China's Coming of Age on Climate Change: Just in time for Paris? Notes de l'Ifri, May 2015
The upcoming Paris climate conference (COP21) is opening the door to a new post-2020 climate regime in which China and other large emitters will have to provide strong evidence of their domestic efforts in addressing global warming in the next century.
China’s domestic climate policy remains consistent in favoring robust action to reduce the country’s projected emissions trajectory and its impact on climate change.
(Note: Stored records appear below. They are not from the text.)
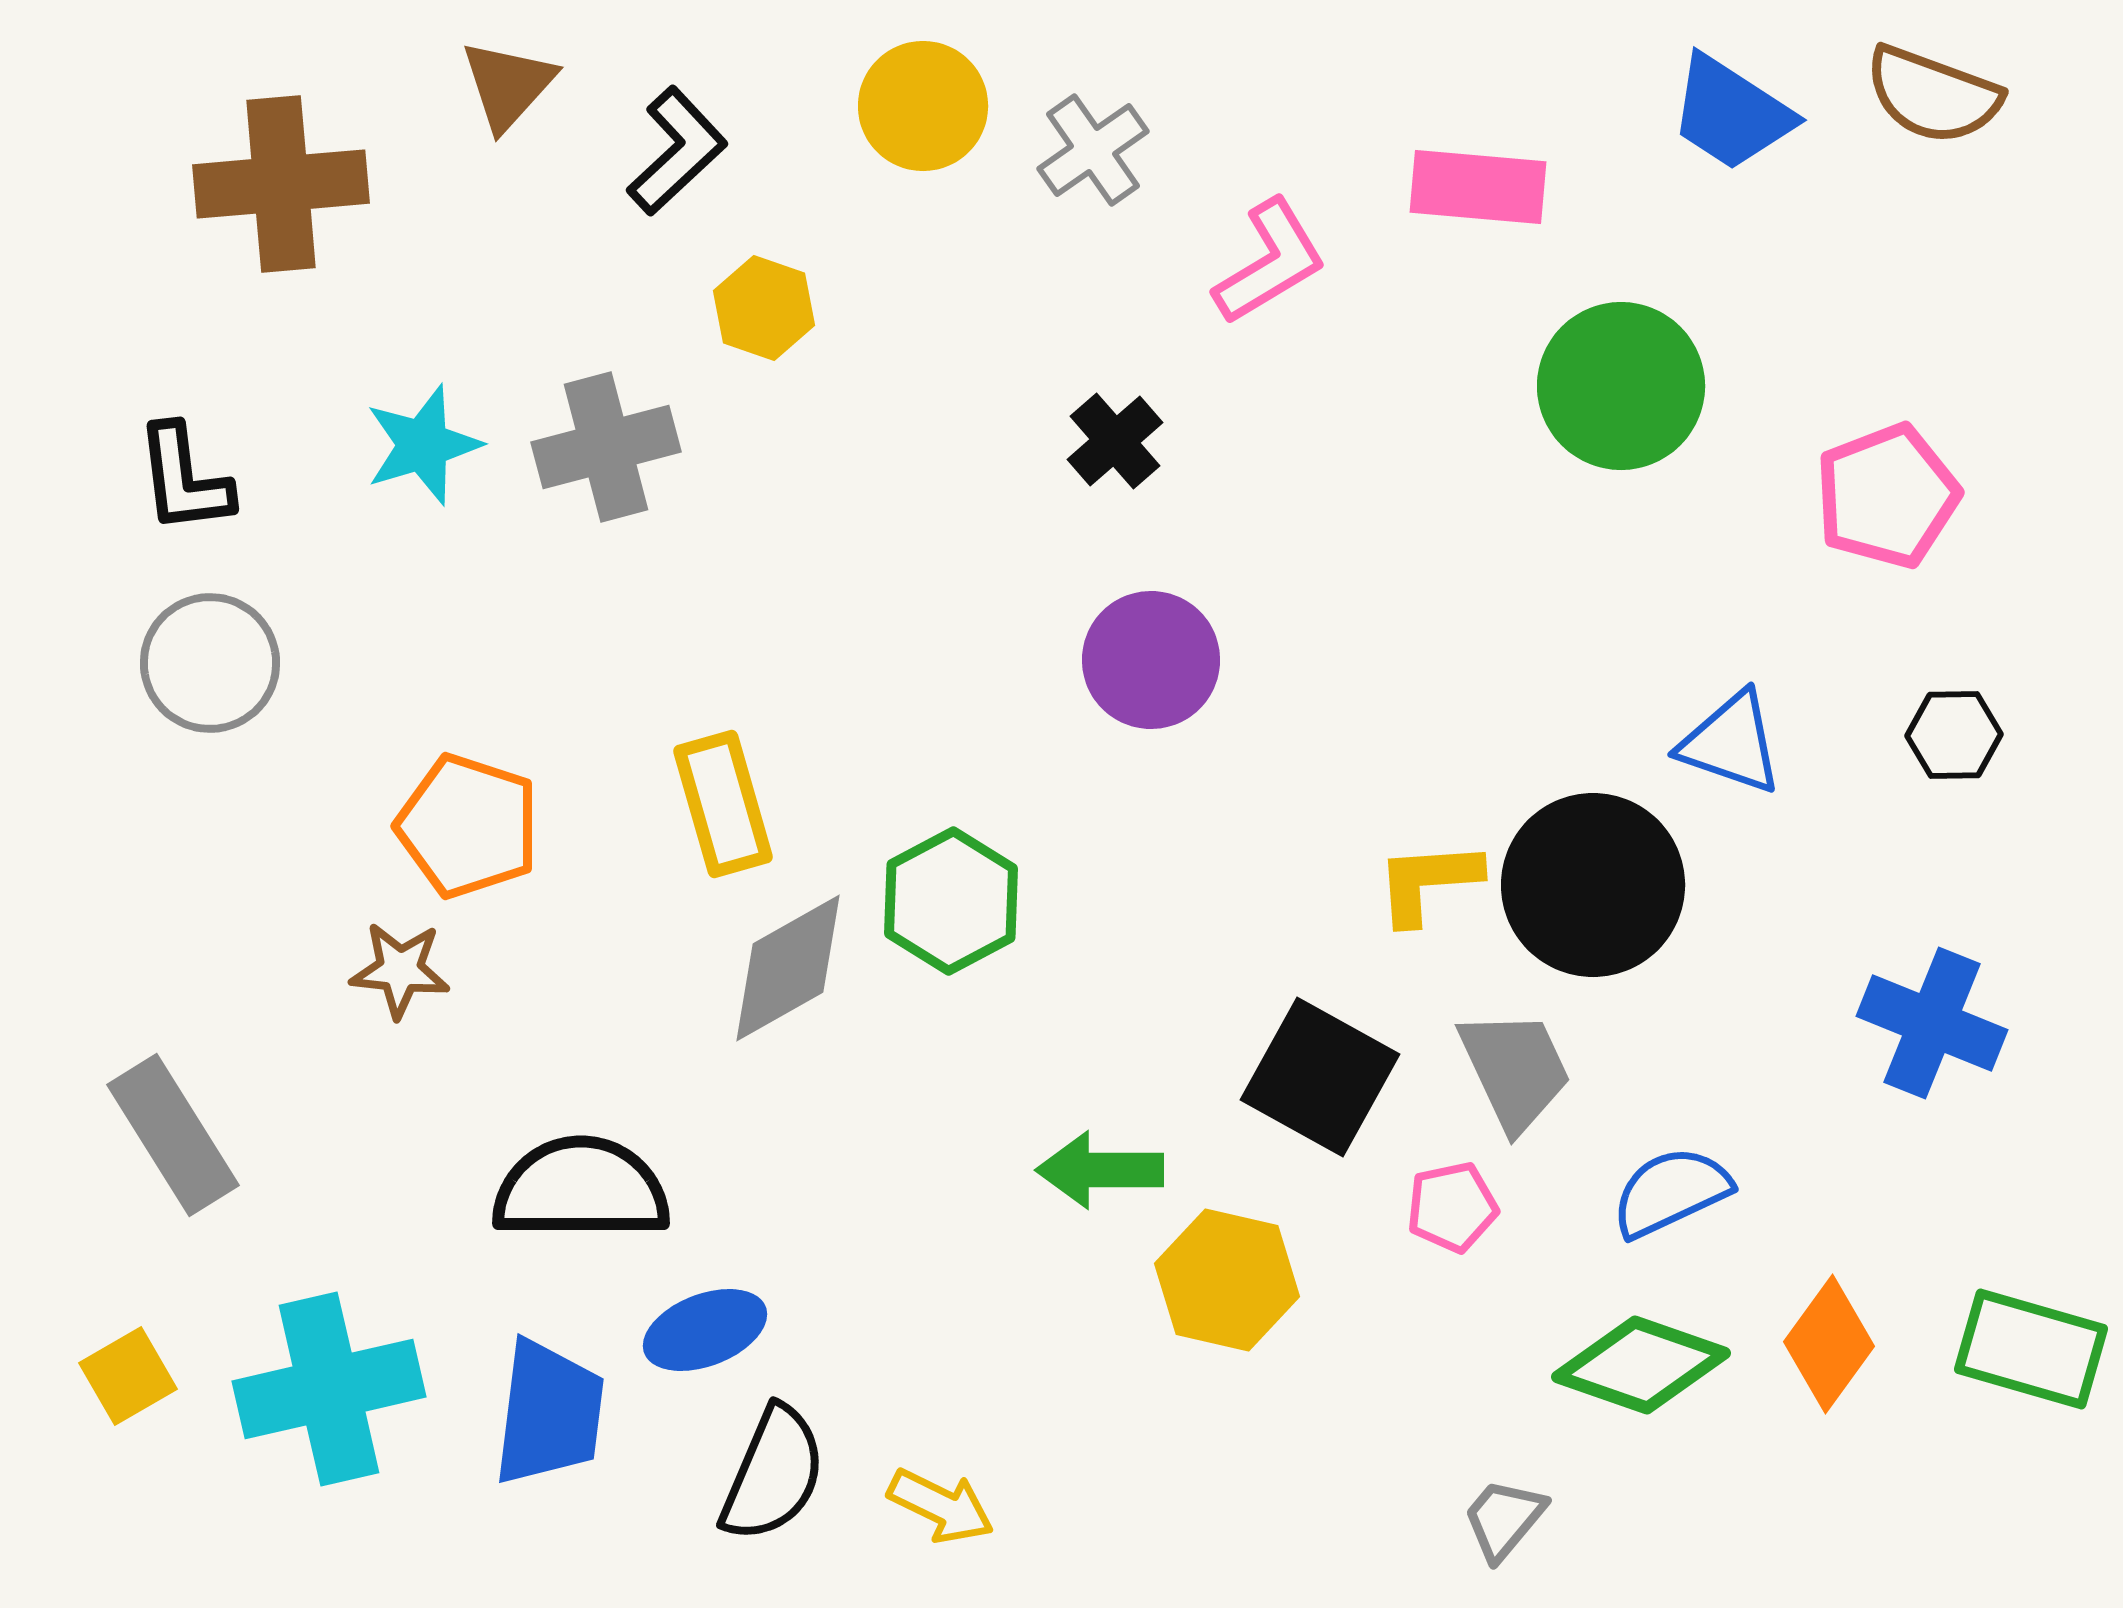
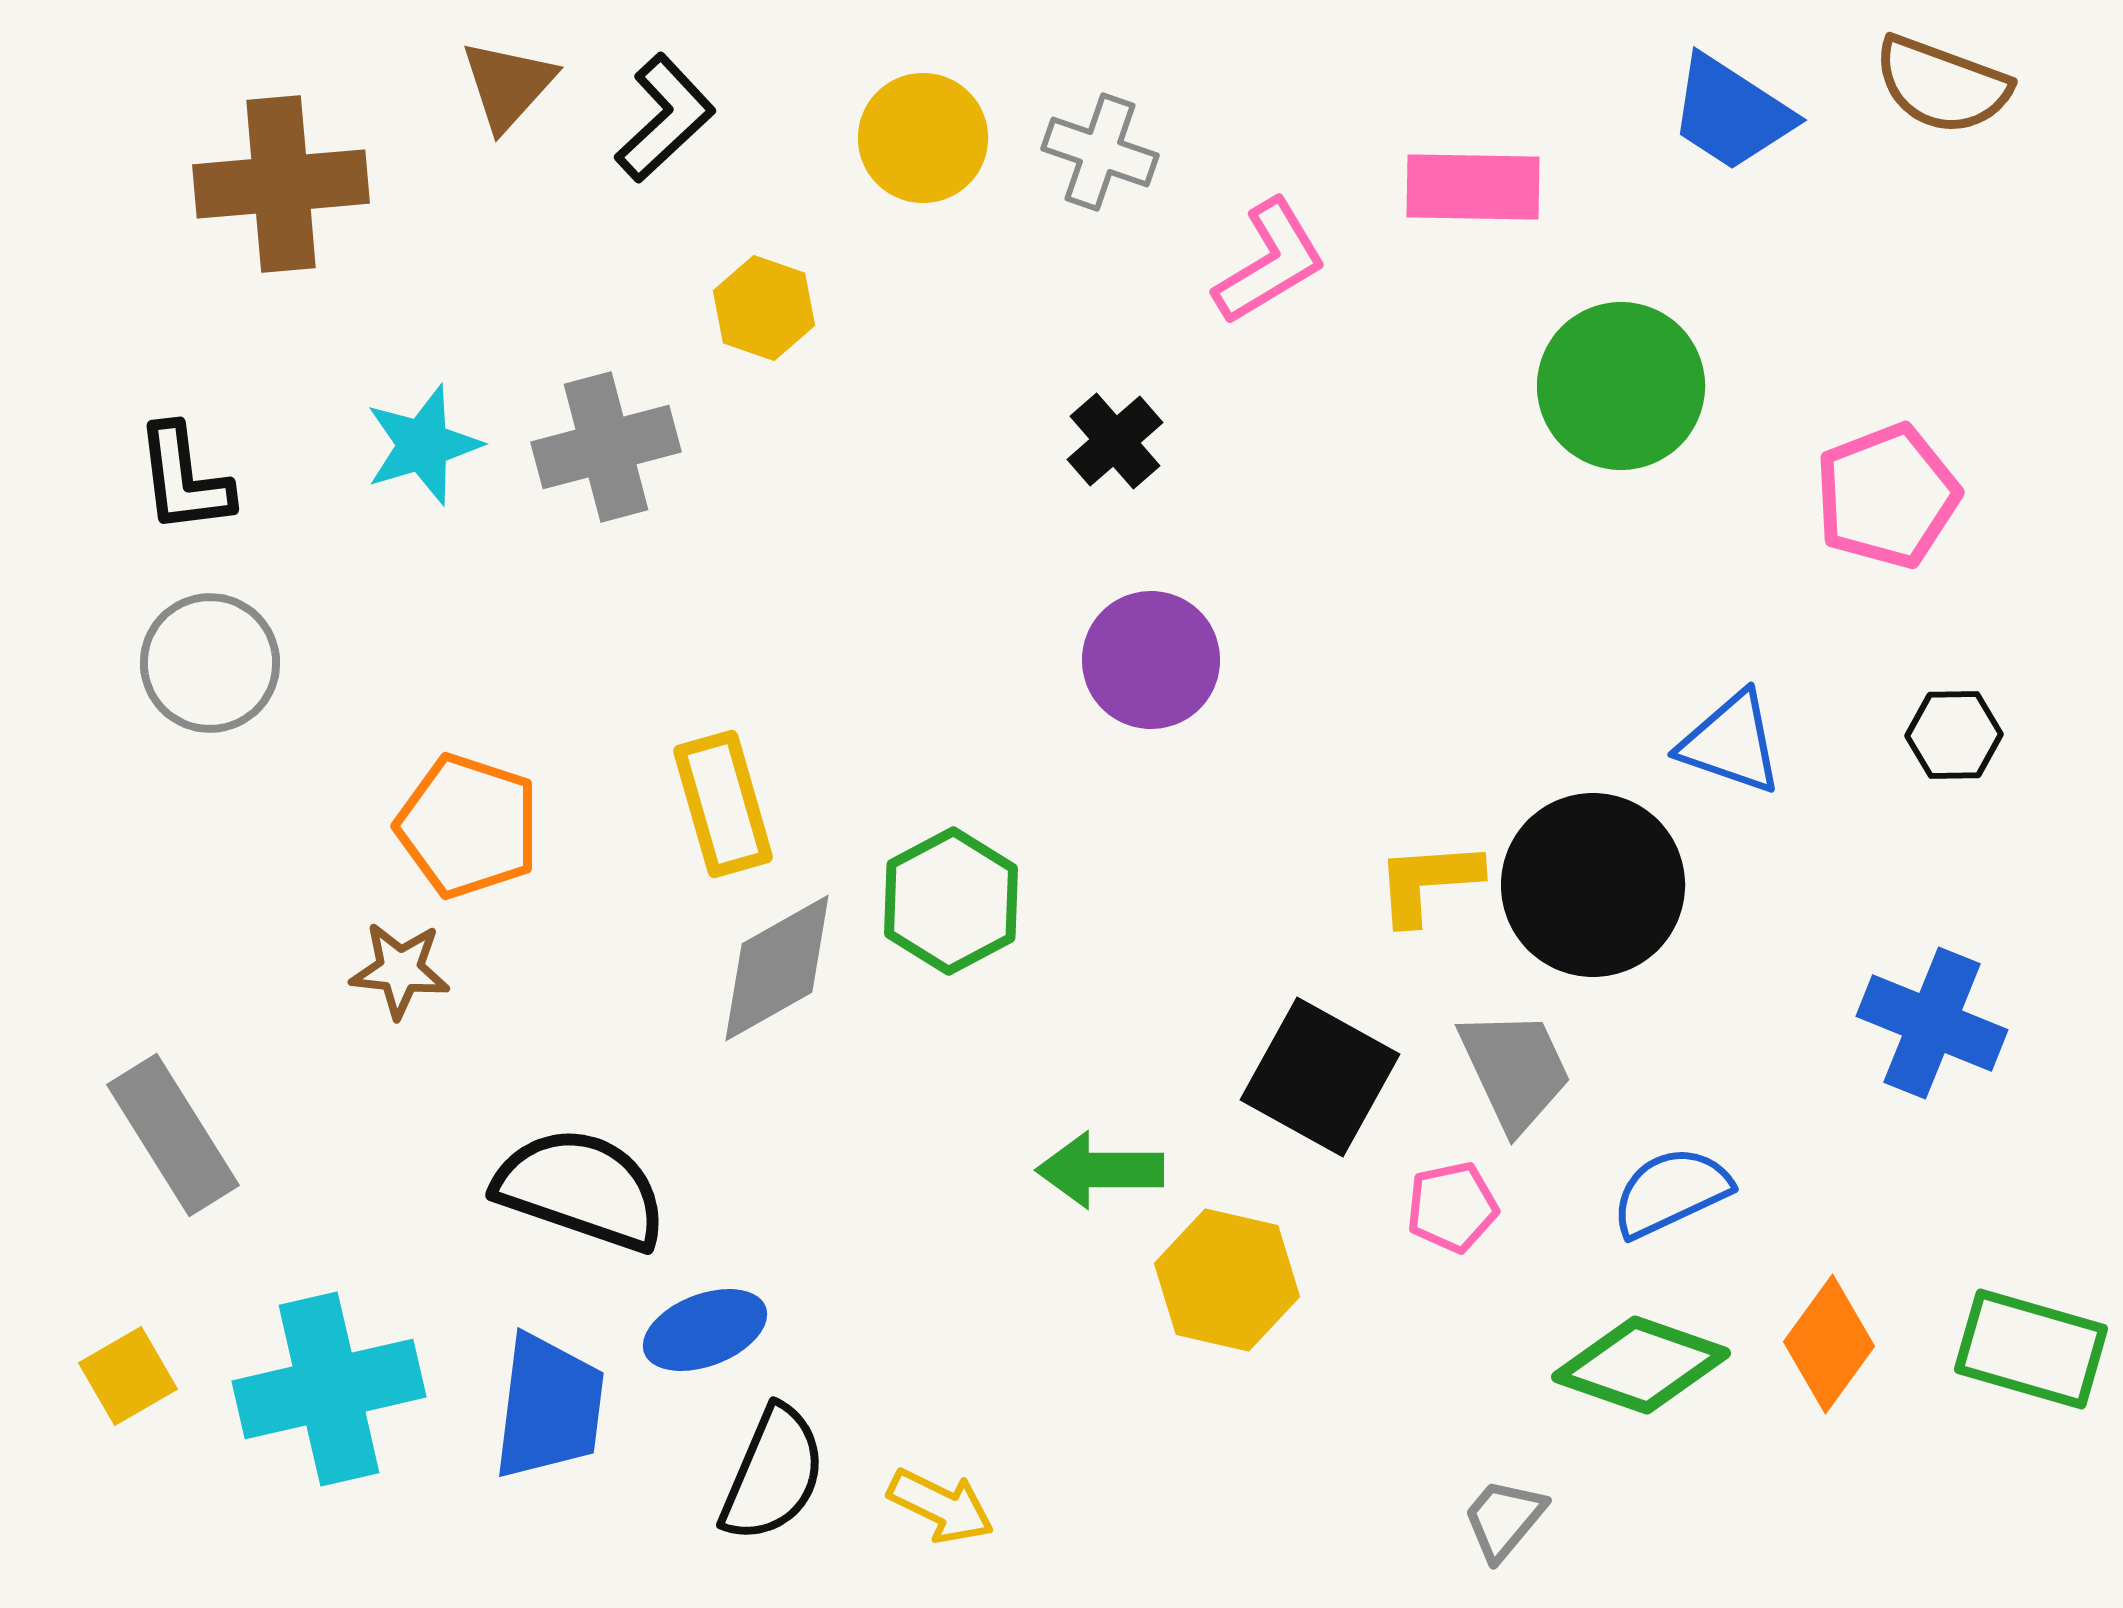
brown semicircle at (1933, 95): moved 9 px right, 10 px up
yellow circle at (923, 106): moved 32 px down
gray cross at (1093, 150): moved 7 px right, 2 px down; rotated 36 degrees counterclockwise
black L-shape at (677, 151): moved 12 px left, 33 px up
pink rectangle at (1478, 187): moved 5 px left; rotated 4 degrees counterclockwise
gray diamond at (788, 968): moved 11 px left
black semicircle at (581, 1189): rotated 19 degrees clockwise
blue trapezoid at (549, 1413): moved 6 px up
An increased emphasis on environmental protection at the political level, the identification of clean energy technologies as new strategic industries for China and a push to restructure the country’s economy towards less energy-intensive sectors, provide an outlook scenario for a peak in CO2 emissions by 2030. This was ultimately the target offered by China in its landmark climate agreement with the US in November 2014, which also saw China agreeing to achieve 20% of its energy production from non-fossil fuel sources by 2030.
Nevertheless, there are doubts regarding China’s willingness to make commitments beyond what it has already announced in the November agreement and the role it will ultimately play in Paris this December. On the one hand, its remaining domestic challenges provide a hefty degree of uncertainty about whether it can achieve the commitments it has already made. A strong political will to combat pollution, for example, does not always translate into decreased emissions at the national level. Moreover, it remains uncertain whether China’s vast anti-corruption campaign will ultimately facilitate strong reforms by reinforcing the central government’s power, stall the country’s bureaucratic machine and thus weaken momentum for reforms, or perhaps even lead to a longer-term political instability. Each of these scenarios will have a different effect on the country’s ability to implement climate policy. China’s position is also complicated by a unique international stance between an increasingly diverse group of developing countries and the need to maintain a level of entente and cooperation with more technologically advanced economies such as Europe or strategic rivals such as the US.
Nevertheless, China’s emphasis on developing globally competitive industries for low-carbon or clean energy technologies means that it has a clear interest in seeing a more robust set of engagements from its partners during COP21 in order to expand the global market for these technologies. In the long term, China may well be in a position to dictate a new climate agenda based on green and nuclear technologies.